**Exercise goal:**
Filter the data below, keeping only lines that contain "worn".
* * *
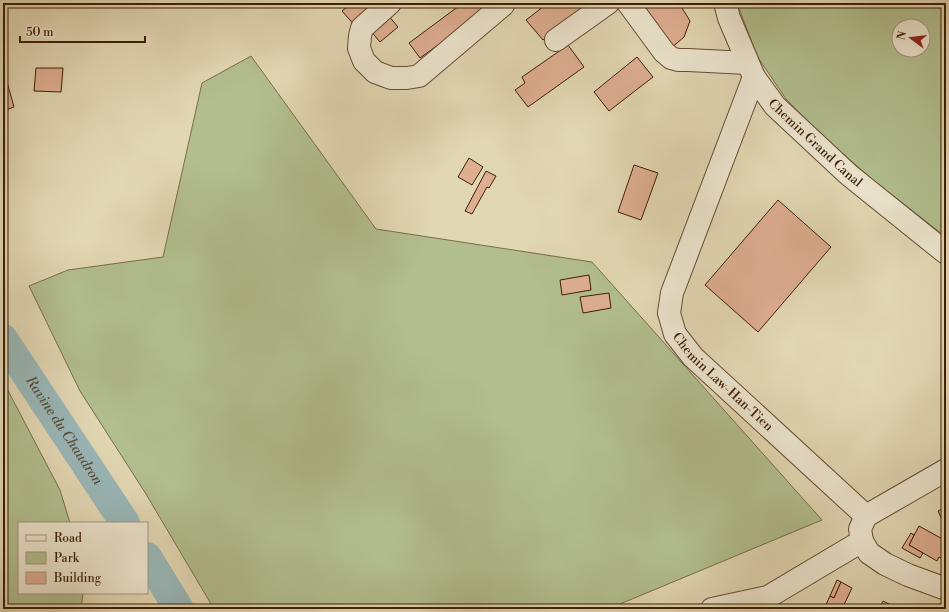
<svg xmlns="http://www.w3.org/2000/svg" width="949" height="612" viewBox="0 0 949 612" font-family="'Libre Bodoni',serif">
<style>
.green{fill:#b2be8e;stroke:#786e4a;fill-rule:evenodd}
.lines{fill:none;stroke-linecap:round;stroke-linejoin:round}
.river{stroke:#99b7b7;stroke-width:30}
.building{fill:#deae91;stroke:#3d1e07}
.minor-casing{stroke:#664c32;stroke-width:24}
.minor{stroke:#ece5ce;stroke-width:22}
.labels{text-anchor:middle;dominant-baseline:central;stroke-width:4;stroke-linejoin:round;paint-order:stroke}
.street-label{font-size:13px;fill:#3d1e07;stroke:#ece5ce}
.water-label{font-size:14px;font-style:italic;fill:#594c3c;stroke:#ece5ce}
</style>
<rect width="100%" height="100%" fill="#e2d7b3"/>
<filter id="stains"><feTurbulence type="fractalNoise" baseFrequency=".005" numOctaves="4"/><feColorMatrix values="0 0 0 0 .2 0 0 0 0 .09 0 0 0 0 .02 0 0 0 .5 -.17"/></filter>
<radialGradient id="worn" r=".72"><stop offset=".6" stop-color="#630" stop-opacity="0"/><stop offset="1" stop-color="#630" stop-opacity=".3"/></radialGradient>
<g class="green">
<path d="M737,3H946V237L873,180L818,132L786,99L757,56ZM899,26H923V50H899Z"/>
<polygon points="251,56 376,229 592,262 822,520 608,609 214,609 146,494 80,391 29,286 68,270 163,257 202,83"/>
<polygon points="3,381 60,490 70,523 19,523 19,593 83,593 81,609 3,609"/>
</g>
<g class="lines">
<g class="river">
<path id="s1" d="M3,339L125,523"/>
<polyline points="147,557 179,609"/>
</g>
</g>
<g class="building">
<polygon points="352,3 384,3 356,27 342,11"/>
<polygon points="463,3 496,3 420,58 409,43"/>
<polygon points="548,3 589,3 543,40 526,20"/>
<polygon points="637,3 679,3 690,21 684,37 670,49"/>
<polygon points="387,14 398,27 380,42 369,29"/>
<polygon points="568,45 584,67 528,107 515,90 525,83 522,77"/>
<polygon points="637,57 653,77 609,111 594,92"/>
<polygon points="36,68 63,68 61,92 34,91"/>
<polygon points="7,82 14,107 3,111 3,83"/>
<polygon points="469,158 483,167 472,185 458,177"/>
<polygon points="634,165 658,173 641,220 618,212"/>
<polygon points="486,171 496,176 489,188 487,187 472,214 465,211"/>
<polygon points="778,200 831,247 758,332 705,285"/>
<polygon points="589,275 591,290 562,295 560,280"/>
<polygon points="609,293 611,308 583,313 580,297"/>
<polygon points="946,507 946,523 944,524 938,511"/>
<polygon points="919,526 946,541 946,561 939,557 937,561 909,545"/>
<polygon points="911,533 914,535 909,545 923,553 920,558 902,548"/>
<polygon points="837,580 841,582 834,598 830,596"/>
<polygon points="841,582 852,588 842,609 824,609 830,596 834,598"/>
<polygon points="883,601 899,609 879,609"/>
</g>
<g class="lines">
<defs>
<g id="minor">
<polyline points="390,3 362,28 360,36 359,48 364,61 375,72 391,78 407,78 419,76 503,5 504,3"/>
<polyline points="628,3 664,52 671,58 678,60 688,60 747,63"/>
<path id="s2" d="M725,3L729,18L754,77L775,106L849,175L946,253"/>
<polyline points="556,40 608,3"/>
<path id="s3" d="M754,77L672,293L669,313L675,334L693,357L866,516"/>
<polyline points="946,470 866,516 860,529 862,541 869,553 885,564 908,575 946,589"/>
<polyline points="712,609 768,597 862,541"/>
</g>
</defs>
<use href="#minor" class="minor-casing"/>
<use href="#minor" class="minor"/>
</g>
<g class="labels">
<g class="street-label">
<text stroke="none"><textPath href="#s2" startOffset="170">Chemin Grand Canal</textPath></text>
<text stroke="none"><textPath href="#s3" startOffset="341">Chemin Law-Han-Tien</textPath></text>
</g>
<g class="water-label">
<text stroke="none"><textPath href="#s1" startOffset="110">Ravine du Chaudron</textPath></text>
</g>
</g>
<rect width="949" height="612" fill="none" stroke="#e2d7b3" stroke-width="16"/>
<rect x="4" y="4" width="941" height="604" fill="none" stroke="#3d1e07" stroke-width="2"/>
<rect x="8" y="8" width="933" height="596" fill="none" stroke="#3d1e07"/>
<rect x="18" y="522" width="130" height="72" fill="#ece5ce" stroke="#a6957e"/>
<rect x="26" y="535" width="20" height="6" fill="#ece5ce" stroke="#a6957e"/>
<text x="54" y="542" font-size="12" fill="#3d1e07">Road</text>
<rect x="26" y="552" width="20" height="12" fill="#b2be8e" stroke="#a6957e"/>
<text x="54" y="562" font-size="12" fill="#3d1e07">Park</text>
<rect x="26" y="572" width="20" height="12" fill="#deae91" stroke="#a6957e"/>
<text x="54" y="582" font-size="12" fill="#3d1e07">Building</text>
<g transform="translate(911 38) rotate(285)"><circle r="19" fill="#ece5ce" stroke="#a6957e"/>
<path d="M0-3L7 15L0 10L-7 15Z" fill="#8f2418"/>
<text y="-6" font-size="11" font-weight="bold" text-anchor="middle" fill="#3d1e07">N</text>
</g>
<path d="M20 36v6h125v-6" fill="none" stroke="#3d1e07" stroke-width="2"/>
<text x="26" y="36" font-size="12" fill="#3d1e07" stroke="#ece5ce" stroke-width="3" paint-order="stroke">50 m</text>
<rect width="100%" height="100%" filter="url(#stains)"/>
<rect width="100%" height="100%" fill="url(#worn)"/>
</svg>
* * *
**Task result:**
<radialGradient id="worn" r=".72"><stop offset=".6" stop-color="#630" stop-opacity="0"/><stop offset="1" stop-color="#630" stop-opacity=".3"/></radialGradient>
<rect width="100%" height="100%" fill="url(#worn)"/>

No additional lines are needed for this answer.